Records supplied START

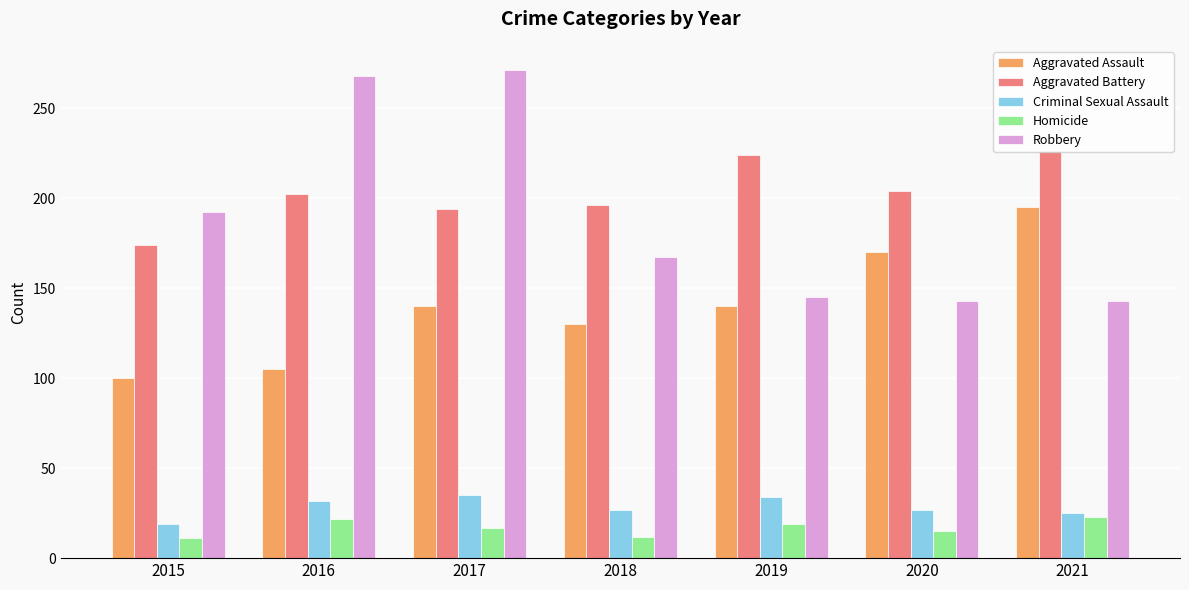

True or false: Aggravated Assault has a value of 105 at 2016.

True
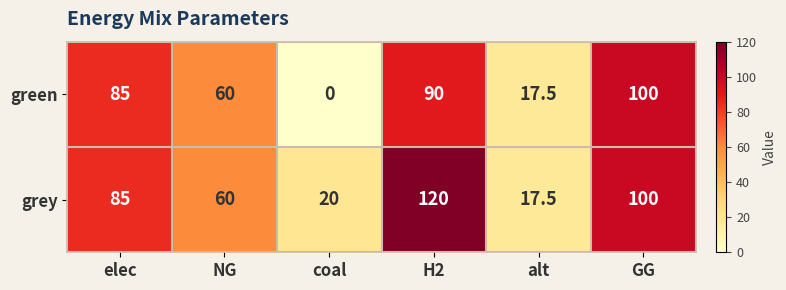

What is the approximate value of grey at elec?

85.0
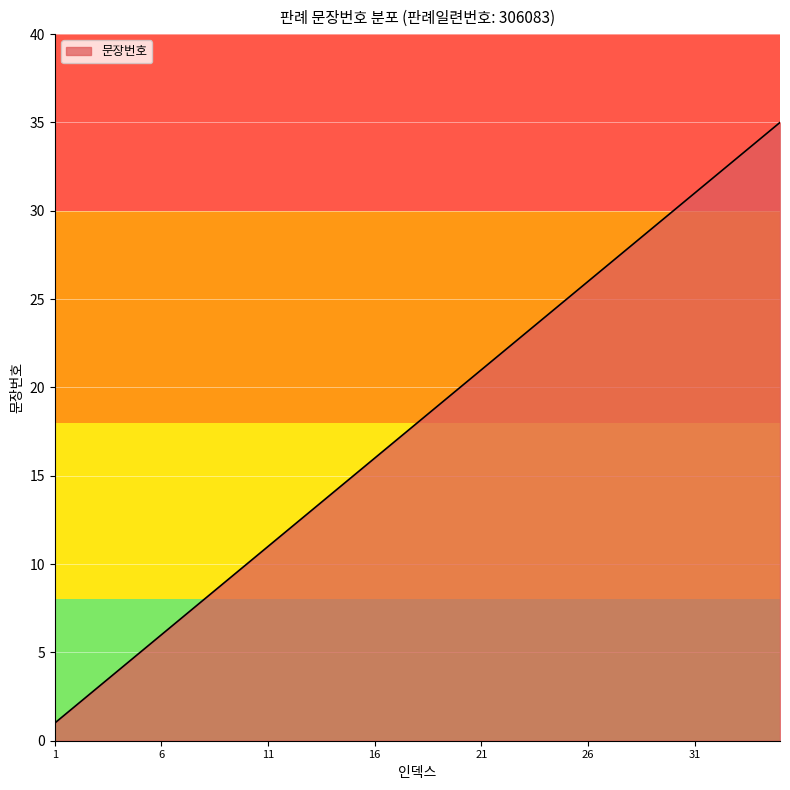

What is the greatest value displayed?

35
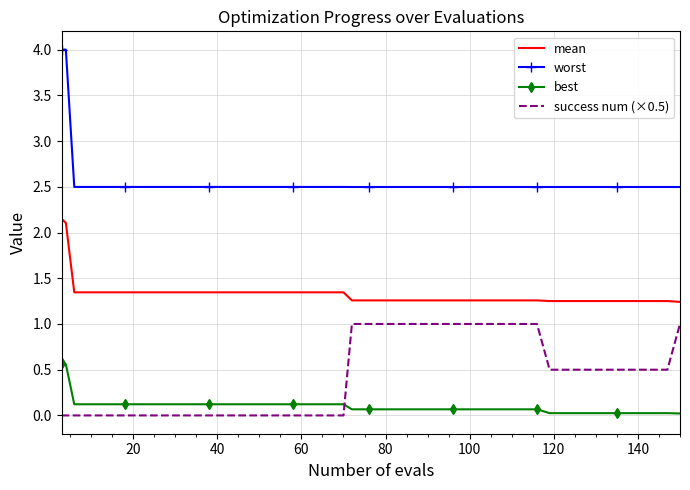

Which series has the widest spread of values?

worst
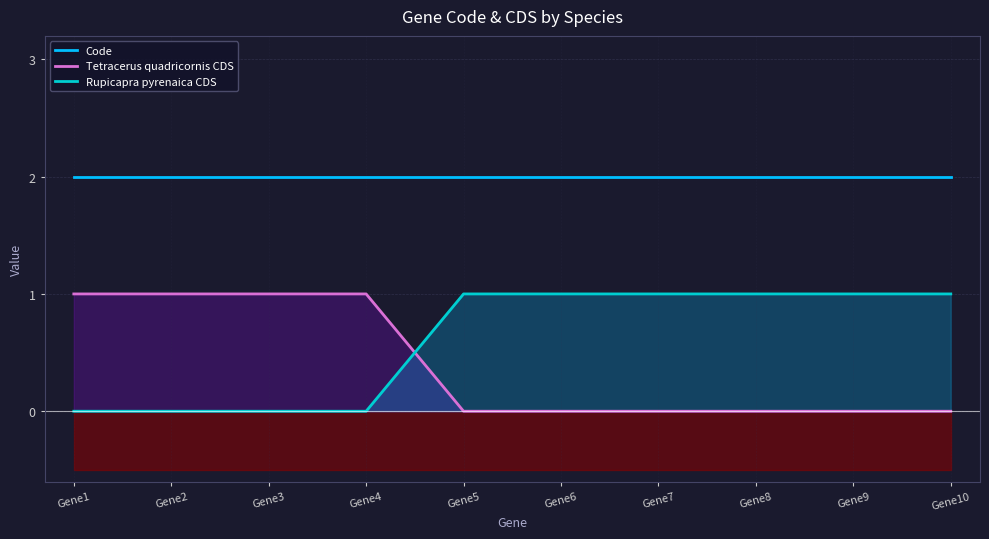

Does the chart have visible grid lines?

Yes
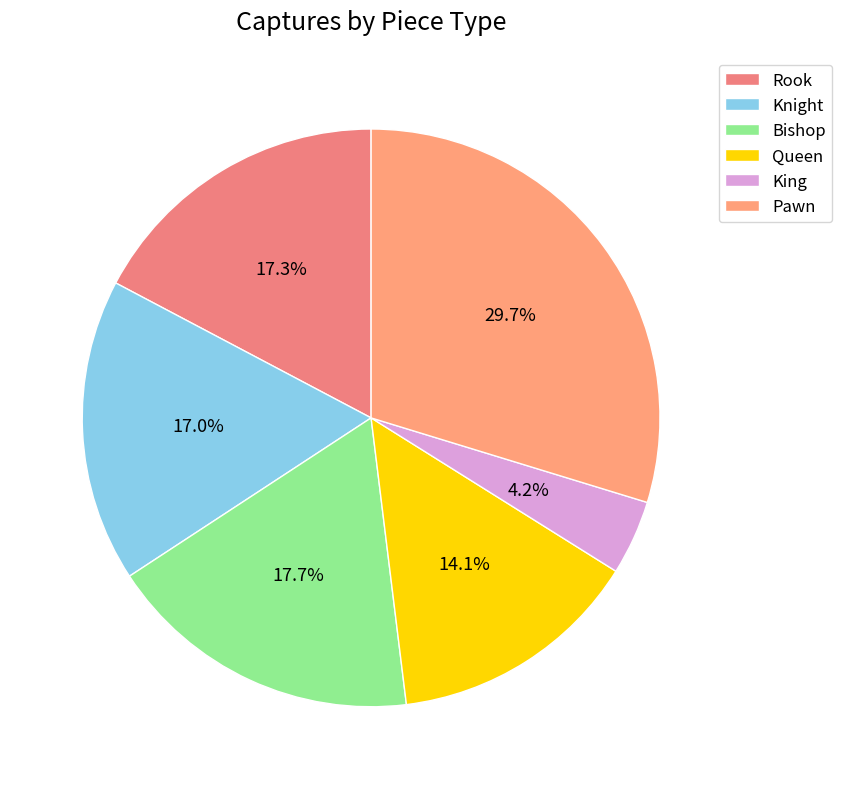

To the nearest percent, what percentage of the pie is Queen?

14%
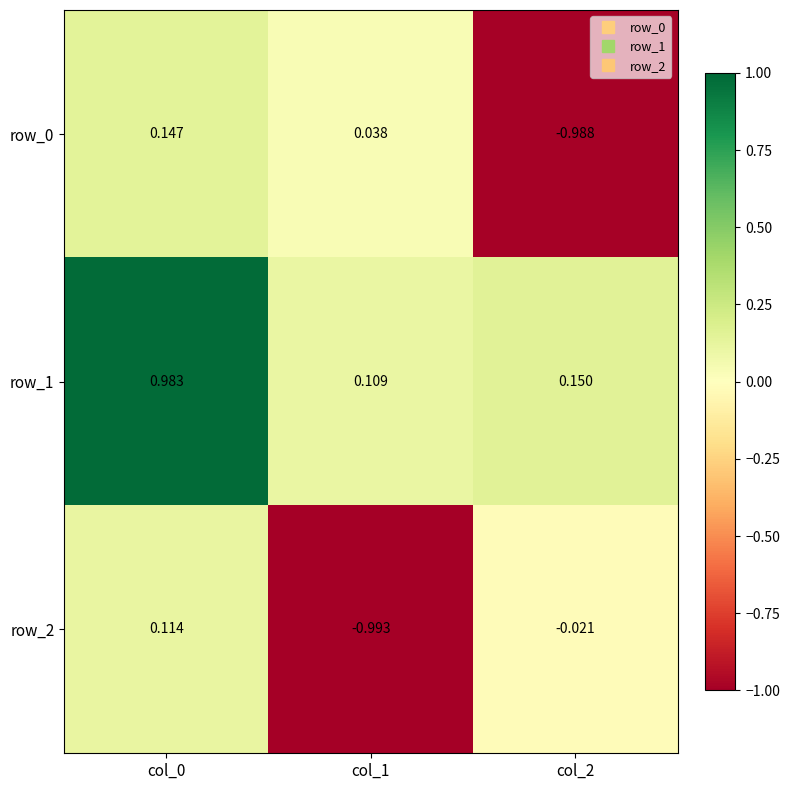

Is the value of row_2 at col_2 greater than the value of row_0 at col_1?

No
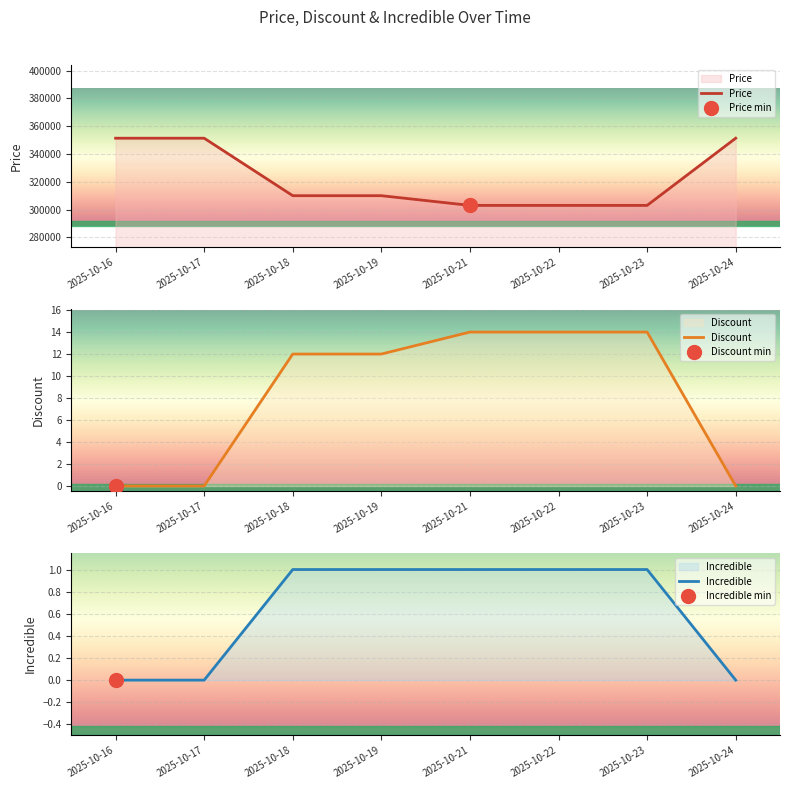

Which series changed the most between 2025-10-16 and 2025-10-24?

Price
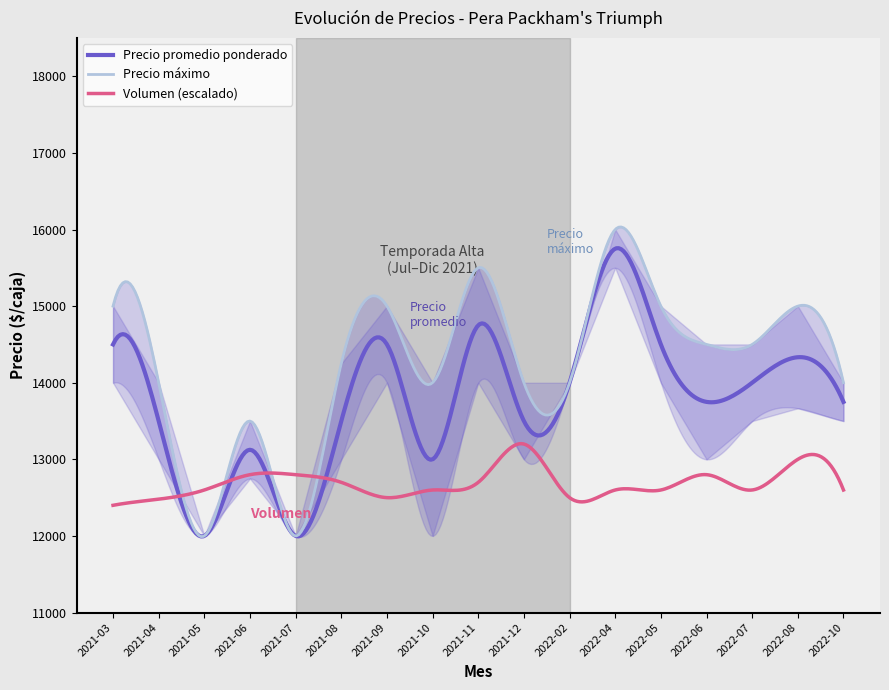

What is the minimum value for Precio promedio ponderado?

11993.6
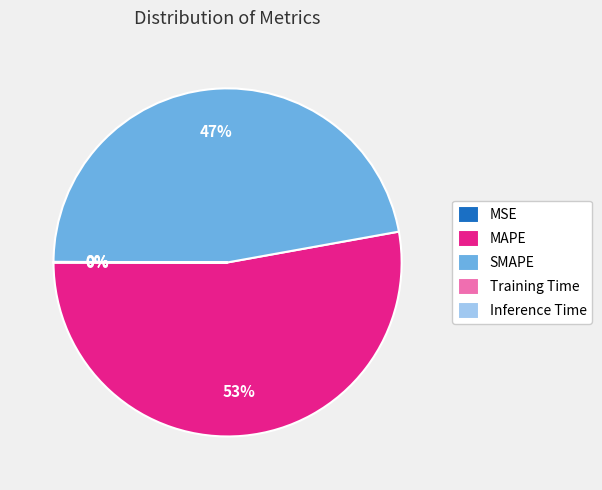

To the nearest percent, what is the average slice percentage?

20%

Records supplied END

### [Task objective]
List each line from the rows above that contains the word "nearest". Give every such line in full.

### [Exercise answer]
To the nearest percent, what percentage of the pie is Queen?
To the nearest percent, what is the average slice percentage?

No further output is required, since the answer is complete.